━━━━━ Provided records ━━━━━

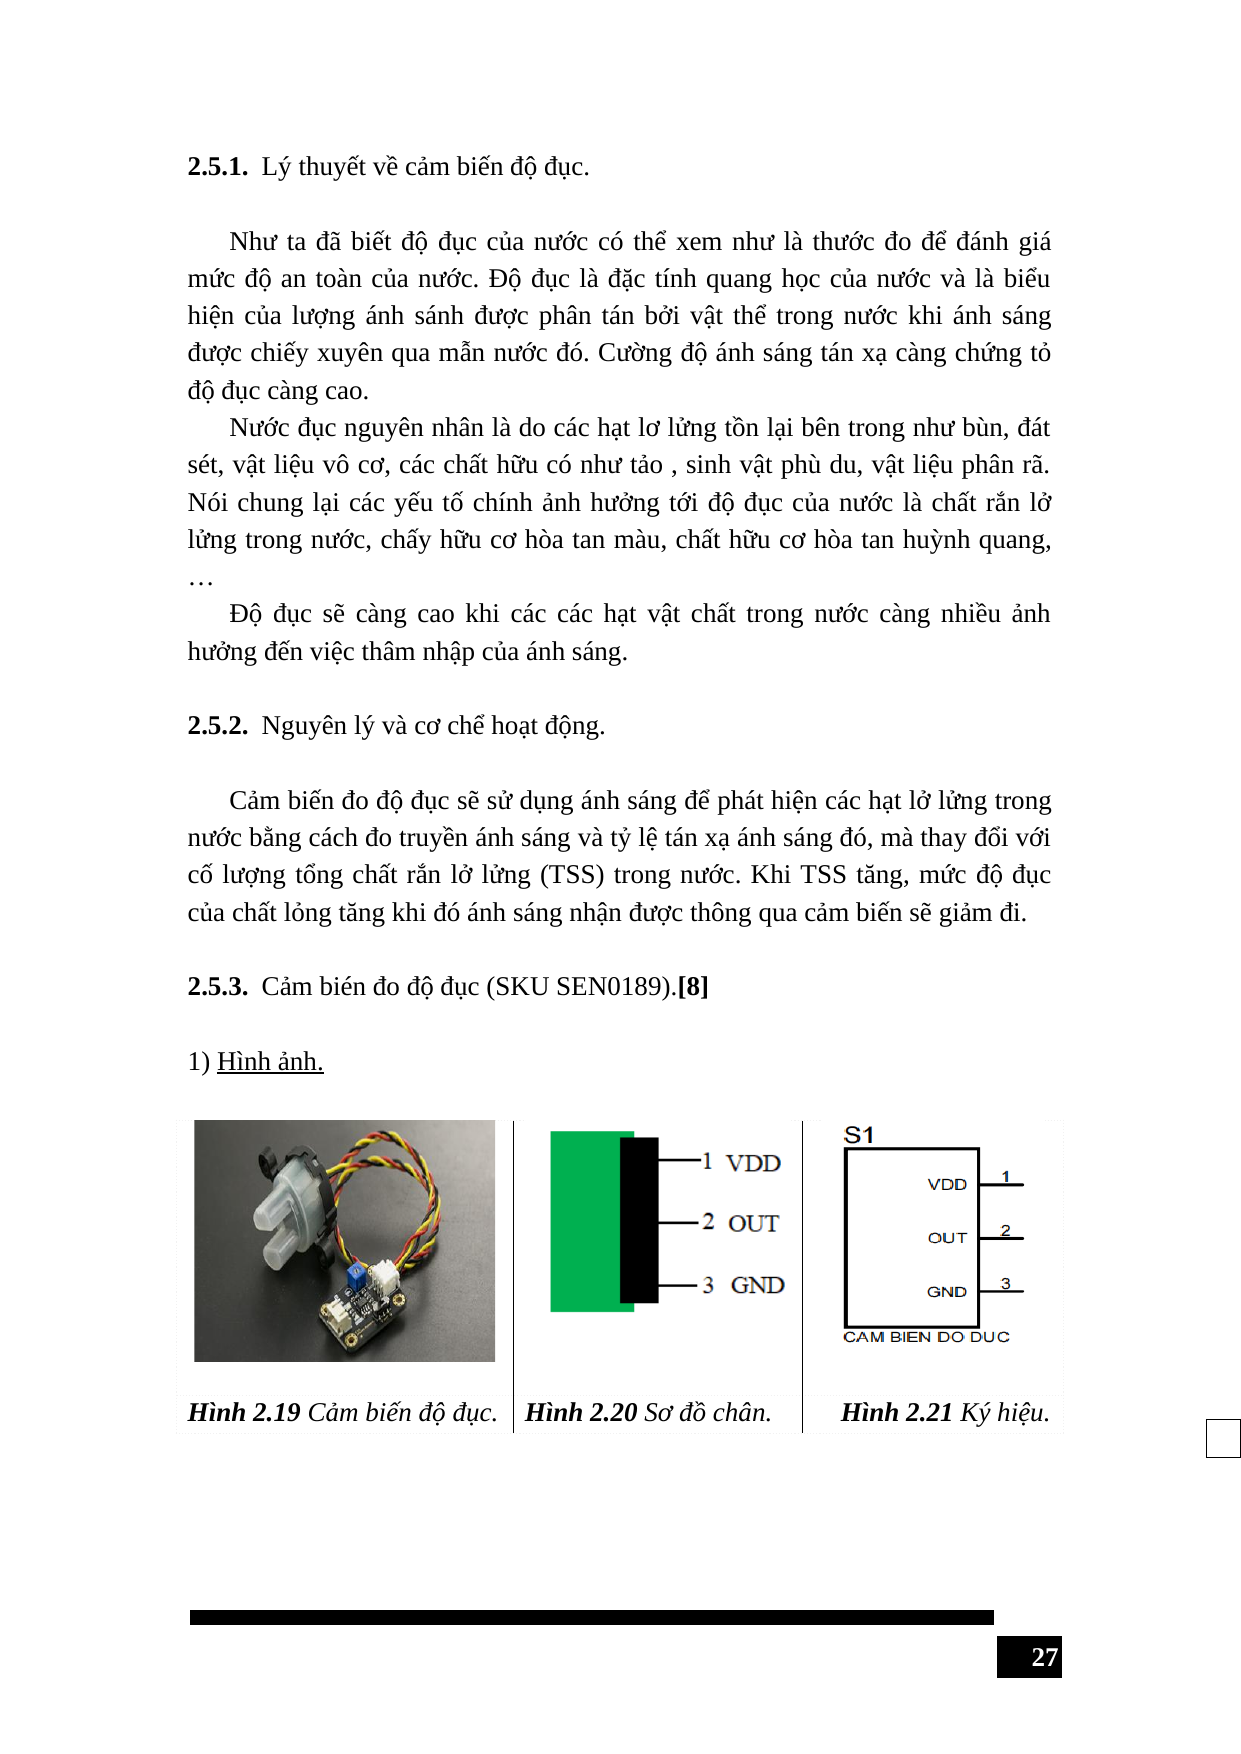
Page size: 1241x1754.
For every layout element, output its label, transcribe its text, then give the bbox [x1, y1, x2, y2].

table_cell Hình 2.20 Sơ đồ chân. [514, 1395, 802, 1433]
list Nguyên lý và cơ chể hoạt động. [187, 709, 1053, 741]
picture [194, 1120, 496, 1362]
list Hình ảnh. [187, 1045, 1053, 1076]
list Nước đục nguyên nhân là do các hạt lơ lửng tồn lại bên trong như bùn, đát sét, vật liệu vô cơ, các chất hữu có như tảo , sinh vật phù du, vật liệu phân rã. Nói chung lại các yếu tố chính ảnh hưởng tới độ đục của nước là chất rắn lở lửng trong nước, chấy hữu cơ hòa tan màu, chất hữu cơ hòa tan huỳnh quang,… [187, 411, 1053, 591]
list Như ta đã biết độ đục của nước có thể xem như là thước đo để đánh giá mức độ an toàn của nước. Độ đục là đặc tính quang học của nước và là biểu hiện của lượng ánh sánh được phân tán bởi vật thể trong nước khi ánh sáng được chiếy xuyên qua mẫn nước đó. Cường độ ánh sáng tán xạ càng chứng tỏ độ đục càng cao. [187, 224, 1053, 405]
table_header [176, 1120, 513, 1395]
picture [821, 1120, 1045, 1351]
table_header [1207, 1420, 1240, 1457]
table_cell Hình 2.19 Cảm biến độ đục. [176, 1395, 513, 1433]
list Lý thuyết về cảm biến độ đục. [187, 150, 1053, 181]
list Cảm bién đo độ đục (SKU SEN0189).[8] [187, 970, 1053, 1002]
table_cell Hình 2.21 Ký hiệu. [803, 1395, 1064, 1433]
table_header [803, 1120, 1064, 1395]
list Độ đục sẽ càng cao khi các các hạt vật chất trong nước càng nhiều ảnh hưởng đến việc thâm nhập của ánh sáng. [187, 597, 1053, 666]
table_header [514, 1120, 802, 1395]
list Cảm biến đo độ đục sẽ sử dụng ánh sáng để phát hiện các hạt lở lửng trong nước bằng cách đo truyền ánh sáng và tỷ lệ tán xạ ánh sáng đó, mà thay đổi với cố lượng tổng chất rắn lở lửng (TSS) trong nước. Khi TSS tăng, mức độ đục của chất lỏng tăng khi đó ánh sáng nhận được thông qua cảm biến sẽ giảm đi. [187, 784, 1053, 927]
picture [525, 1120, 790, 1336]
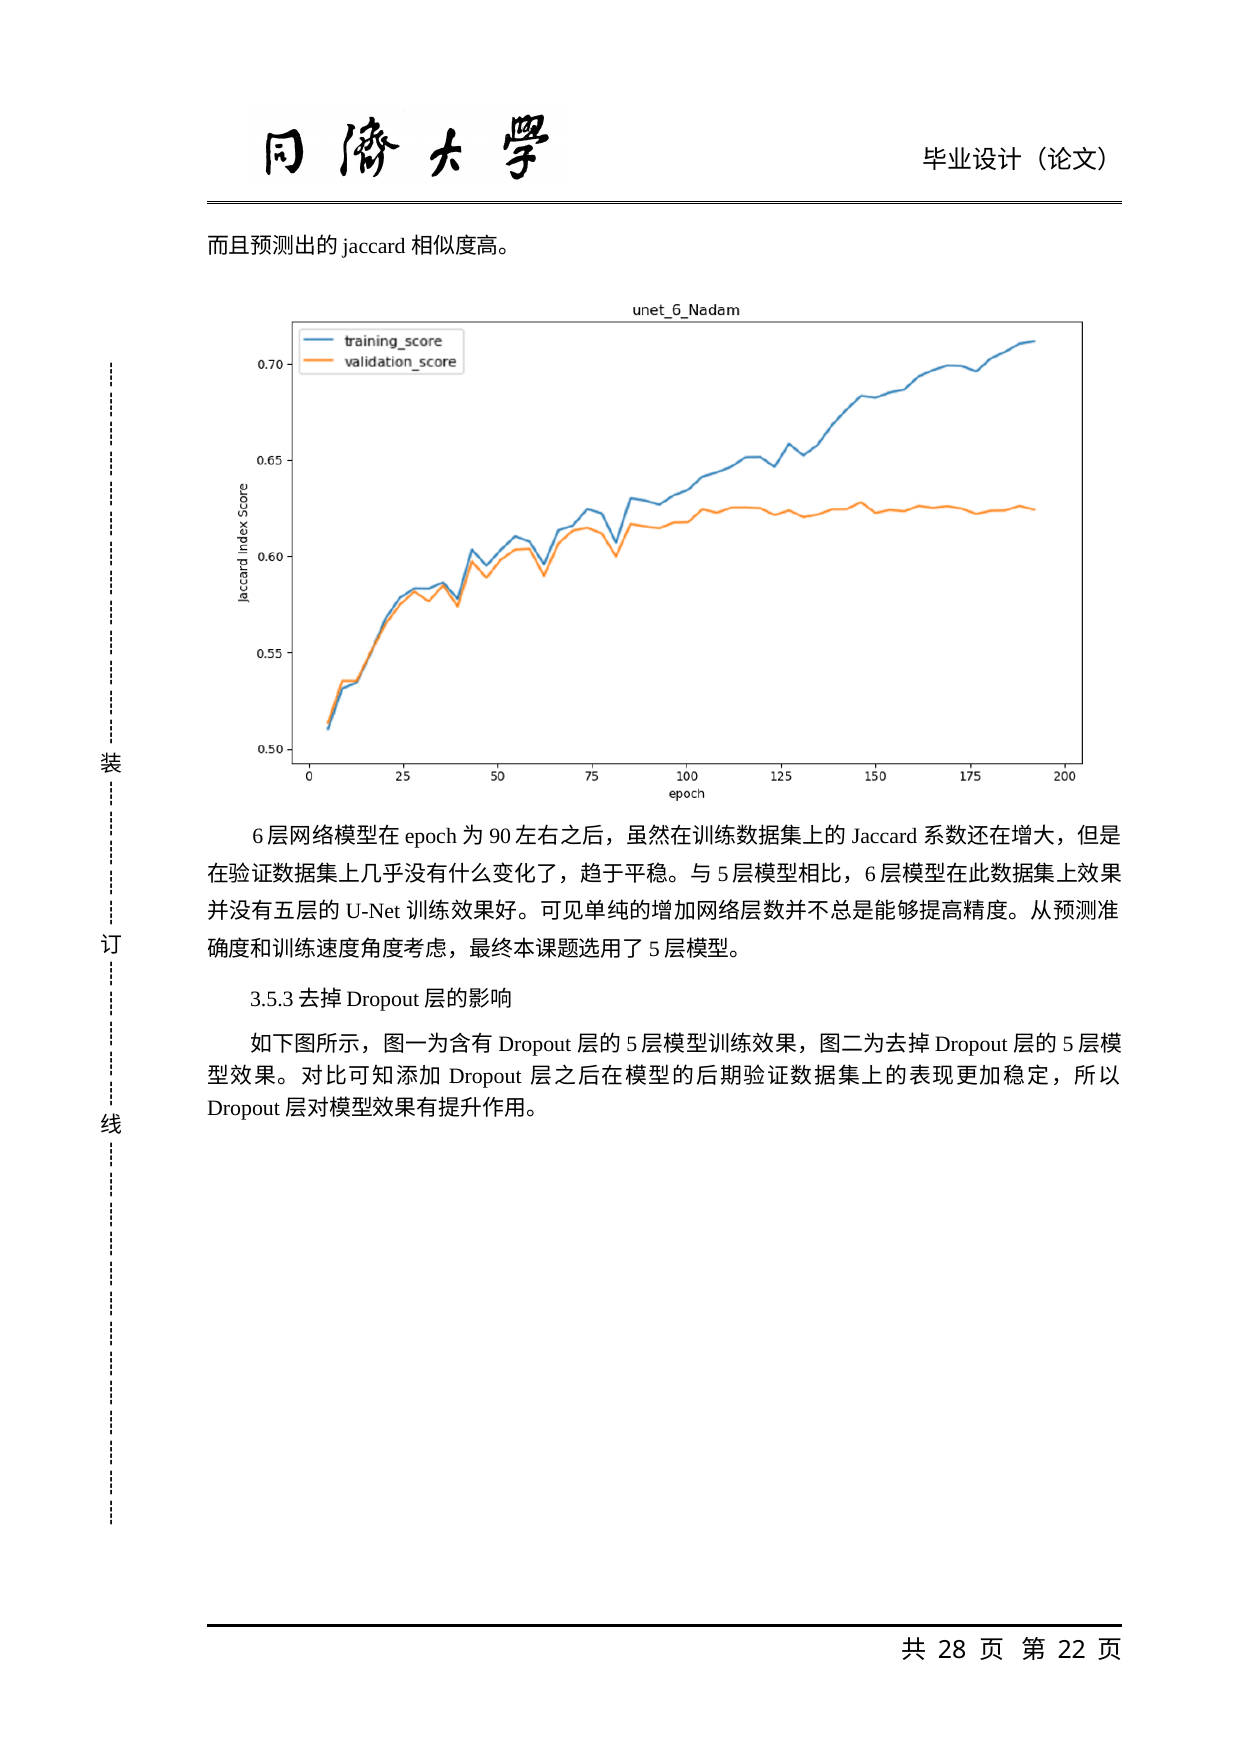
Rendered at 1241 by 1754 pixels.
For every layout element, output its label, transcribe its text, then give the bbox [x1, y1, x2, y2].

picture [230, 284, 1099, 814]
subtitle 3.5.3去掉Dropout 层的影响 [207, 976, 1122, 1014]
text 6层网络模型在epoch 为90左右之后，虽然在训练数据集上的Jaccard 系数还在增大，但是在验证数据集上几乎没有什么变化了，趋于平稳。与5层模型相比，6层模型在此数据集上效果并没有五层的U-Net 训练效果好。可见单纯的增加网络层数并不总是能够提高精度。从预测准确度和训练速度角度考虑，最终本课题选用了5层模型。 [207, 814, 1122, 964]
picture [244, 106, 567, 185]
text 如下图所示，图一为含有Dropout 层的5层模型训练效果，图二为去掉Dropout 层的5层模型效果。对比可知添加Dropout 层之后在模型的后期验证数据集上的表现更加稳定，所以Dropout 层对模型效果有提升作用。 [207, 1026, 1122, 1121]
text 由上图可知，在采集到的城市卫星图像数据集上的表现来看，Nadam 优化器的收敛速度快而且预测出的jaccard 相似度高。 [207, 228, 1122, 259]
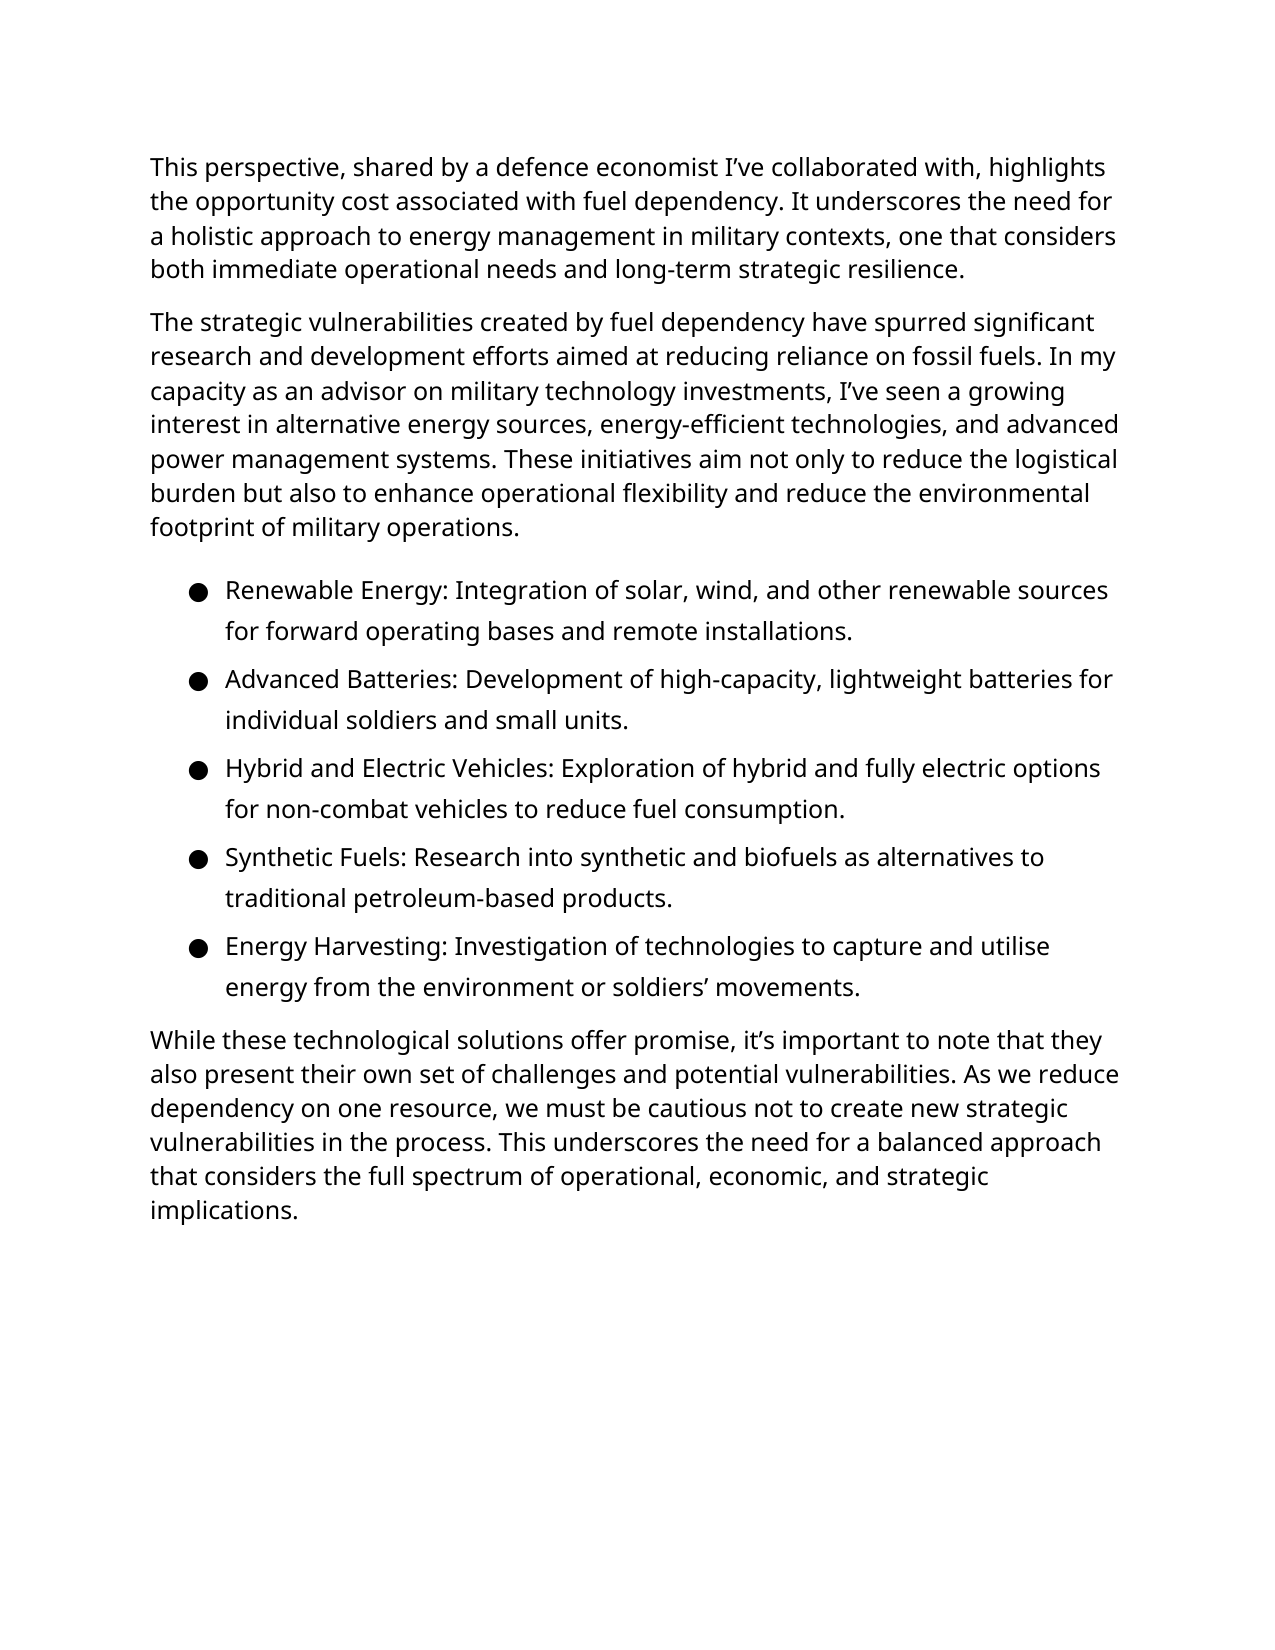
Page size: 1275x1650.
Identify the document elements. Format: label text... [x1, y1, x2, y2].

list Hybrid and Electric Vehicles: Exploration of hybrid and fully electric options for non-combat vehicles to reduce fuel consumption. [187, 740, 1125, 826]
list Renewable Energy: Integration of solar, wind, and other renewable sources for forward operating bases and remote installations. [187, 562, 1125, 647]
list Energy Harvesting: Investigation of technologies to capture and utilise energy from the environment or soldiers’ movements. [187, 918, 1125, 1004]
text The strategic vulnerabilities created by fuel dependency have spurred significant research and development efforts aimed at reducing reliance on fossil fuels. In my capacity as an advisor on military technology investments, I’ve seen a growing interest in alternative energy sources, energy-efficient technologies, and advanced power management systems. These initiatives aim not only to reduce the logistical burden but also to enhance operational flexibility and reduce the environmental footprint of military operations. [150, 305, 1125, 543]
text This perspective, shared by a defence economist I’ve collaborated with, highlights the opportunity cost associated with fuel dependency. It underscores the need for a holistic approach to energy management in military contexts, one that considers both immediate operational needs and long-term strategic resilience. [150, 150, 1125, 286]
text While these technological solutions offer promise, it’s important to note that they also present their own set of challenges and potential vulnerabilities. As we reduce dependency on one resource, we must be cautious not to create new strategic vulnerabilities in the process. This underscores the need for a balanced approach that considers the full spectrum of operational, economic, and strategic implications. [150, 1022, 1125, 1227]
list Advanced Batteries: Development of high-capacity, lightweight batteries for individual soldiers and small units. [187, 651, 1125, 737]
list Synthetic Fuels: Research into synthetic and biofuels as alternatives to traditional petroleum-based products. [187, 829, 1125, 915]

━━━━━

What the exercise asks
Pick every line of the data that includes the string "picture".

Task response
picture [194, 1120, 496, 1362]
picture [821, 1120, 1045, 1351]
picture [525, 1120, 790, 1336]
picture [230, 284, 1099, 814]
picture [244, 106, 567, 185]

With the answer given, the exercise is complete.